Amid the Budget Day press releases was a potentially highly radical proposal to review the taxation of small businesses.
Driven by an apparent desire to reduce regulatory and compliance costs, it can only be applauded that such an issue has been put forward for consultation and that an attempt is being made to consider some very pressing and difficult issues.
At the ICAEW’s tax faculty we have been campaigning hard for many years for tax simplification. Our Towards a Better Tax System project has highlighted how complex the system has become and its particularly burdensome effects on small and medium-sized enterprises.
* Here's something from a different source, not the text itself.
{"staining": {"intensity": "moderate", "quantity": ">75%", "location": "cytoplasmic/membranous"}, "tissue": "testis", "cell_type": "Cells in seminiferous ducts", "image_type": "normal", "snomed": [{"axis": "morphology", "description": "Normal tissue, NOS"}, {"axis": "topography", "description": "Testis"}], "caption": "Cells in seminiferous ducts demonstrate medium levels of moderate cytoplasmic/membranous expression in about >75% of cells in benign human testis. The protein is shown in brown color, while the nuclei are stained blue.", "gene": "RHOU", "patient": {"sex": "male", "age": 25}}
Positive steps to ease excessive burdens on business can only be welcomed and we look forward to discussing the proposals with the Inland Revenue.
That is not to say that the path to real simplification and workable solutions will be easy. One suggestion in the consultation document is that specifically defined small businesses should have their taxable profits aligned with their accounting profit.
On the face of it this could be very helpful if this involved finding a sensible way of dealing with the adjustments that are currently necessary between the two sets of accounts.
The question here is how will this be put into operation? The profits shown in the accounts are just the starting point for the taxable profits, which currently have to take into account such disallowable items as entertaining and legal expenses, and cope with adjustments between depreciation and capital allowances.
It is how such issues are dealt with that will be crucial to the proposal’s success but we welcome the chance to debate these issues and seek alternative ideas.
Other elements of the paper require particularly careful consideration.
For example, there is a suggestion the Revenue would like to become more involved in setting accounting standards if the accounting profit is to be paramount.
Accounts do not pretend to be perfect but are intended to give a true and fair view, hence the use of a materiality test.
This is unlikely to sit easily with the Revenue’s normal methods of workings and there would be a concern if any change led to increased costs or even increased enquiries that might wipe out any potential cost savings from the proposal.
– Francesca Lagerberg is the senior technical manager in the tax faculty of the ICAEW.